>>>
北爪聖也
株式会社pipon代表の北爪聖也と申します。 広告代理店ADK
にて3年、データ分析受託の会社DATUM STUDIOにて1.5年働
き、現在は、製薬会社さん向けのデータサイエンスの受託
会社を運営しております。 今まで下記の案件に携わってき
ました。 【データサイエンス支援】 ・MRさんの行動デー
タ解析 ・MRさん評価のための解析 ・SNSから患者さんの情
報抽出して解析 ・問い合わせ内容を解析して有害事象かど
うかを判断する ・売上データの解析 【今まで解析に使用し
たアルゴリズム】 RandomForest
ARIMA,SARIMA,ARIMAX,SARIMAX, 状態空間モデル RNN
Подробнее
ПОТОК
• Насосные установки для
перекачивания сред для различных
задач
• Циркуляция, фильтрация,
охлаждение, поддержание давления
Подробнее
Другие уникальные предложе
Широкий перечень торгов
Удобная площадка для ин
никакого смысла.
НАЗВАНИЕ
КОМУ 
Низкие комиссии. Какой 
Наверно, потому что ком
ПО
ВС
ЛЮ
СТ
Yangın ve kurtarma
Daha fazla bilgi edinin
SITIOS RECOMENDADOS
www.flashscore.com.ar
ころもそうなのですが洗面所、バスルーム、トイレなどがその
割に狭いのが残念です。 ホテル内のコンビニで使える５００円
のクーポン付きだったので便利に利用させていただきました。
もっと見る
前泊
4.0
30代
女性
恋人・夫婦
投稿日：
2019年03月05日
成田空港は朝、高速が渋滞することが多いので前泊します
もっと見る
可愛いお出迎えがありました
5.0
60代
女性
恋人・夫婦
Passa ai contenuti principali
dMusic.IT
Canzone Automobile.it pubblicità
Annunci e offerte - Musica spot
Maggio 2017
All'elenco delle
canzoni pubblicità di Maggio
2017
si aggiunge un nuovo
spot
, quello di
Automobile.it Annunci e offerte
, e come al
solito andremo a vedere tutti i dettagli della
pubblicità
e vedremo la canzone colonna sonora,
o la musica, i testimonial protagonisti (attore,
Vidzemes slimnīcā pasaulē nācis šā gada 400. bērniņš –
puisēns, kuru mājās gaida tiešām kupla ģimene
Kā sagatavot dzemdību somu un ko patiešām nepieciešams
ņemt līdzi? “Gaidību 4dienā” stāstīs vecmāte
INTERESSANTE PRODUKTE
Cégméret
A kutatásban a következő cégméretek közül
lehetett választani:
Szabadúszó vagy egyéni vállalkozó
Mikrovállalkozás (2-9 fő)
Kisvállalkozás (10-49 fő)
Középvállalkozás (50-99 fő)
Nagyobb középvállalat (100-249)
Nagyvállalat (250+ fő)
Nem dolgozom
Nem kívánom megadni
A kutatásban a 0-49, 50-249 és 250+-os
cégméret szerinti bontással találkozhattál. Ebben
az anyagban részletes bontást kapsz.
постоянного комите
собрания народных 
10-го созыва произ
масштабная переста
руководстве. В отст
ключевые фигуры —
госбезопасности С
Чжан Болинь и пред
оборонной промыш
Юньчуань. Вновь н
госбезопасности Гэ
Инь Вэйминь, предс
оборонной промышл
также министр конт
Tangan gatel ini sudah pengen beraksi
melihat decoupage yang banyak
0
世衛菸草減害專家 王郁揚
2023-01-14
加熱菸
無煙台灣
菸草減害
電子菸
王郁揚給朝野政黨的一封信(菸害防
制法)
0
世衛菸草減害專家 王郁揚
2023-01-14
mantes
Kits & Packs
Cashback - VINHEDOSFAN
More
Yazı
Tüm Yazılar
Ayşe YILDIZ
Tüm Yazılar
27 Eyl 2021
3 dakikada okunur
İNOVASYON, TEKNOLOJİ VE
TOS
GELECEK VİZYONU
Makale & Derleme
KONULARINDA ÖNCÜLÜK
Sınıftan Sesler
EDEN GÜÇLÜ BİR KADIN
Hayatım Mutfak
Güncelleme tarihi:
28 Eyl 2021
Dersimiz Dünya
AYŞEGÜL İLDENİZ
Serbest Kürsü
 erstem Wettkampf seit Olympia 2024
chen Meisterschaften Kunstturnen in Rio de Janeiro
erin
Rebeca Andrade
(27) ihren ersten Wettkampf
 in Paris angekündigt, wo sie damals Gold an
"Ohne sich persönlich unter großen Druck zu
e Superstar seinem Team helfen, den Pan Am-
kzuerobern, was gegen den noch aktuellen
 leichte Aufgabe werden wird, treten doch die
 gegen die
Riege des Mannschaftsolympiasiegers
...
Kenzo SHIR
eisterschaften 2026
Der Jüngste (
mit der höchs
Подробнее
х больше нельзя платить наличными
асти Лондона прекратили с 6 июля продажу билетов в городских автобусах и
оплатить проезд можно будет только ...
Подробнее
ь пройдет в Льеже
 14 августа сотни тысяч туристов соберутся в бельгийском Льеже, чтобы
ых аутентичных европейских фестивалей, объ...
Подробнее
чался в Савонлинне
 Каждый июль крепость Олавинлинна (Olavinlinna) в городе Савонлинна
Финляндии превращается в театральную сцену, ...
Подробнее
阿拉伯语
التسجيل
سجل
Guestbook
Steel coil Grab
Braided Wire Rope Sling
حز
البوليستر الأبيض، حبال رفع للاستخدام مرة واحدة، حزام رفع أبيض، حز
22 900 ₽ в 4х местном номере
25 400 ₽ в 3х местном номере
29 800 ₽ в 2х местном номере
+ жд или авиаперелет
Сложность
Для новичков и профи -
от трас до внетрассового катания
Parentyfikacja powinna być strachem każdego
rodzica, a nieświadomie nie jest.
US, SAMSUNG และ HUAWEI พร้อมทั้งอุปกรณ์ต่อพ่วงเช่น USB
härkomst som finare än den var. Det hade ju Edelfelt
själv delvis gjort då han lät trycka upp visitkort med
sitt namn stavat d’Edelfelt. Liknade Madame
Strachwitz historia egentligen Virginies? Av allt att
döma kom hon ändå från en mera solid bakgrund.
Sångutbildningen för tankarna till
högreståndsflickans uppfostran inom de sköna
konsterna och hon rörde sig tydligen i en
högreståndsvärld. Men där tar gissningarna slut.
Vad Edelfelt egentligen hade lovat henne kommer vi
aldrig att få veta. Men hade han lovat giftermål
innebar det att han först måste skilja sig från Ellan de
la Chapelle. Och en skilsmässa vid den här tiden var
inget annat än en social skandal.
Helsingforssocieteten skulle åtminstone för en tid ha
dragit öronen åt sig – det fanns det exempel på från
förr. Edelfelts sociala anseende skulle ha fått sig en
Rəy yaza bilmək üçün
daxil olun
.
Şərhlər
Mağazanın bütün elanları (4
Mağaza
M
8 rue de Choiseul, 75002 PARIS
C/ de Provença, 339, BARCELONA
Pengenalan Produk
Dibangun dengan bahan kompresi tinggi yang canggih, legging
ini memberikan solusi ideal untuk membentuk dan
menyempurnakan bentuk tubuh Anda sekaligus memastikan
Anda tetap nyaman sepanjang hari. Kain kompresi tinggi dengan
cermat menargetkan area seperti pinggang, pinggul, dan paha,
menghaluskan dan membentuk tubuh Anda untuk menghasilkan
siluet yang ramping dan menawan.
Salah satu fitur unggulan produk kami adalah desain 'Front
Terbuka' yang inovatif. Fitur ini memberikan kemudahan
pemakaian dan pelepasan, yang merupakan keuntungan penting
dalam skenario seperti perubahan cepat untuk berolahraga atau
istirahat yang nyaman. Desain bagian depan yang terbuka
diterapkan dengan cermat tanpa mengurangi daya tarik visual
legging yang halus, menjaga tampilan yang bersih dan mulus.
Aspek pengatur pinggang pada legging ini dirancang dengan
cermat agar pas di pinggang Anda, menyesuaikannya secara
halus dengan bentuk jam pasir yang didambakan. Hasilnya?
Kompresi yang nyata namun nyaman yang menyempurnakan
<<<
REQUEST:
Of the entries above, repeat exactly the lines from the line with "Другие уникальные предложе" through the line with "割に狭いのが残念です。 ホテル内のコンビニで使える５００円", both of them included.

ANSWER SPACE:
Другие уникальные предложе
Широкий перечень торгов
Удобная площадка для ин
никакого смысла.
НАЗВАНИЕ
КОМУ 
Низкие комиссии. Какой 
Наверно, потому что ком
ПО
ВС
ЛЮ
СТ
Yangın ve kurtarma
Daha fazla bilgi edinin
SITIOS RECOMENDADOS
www.flashscore.com.ar
ころもそうなのですが洗面所、バスルーム、トイレなどがその
割に狭いのが残念です。 ホテル内のコンビニで使える５００円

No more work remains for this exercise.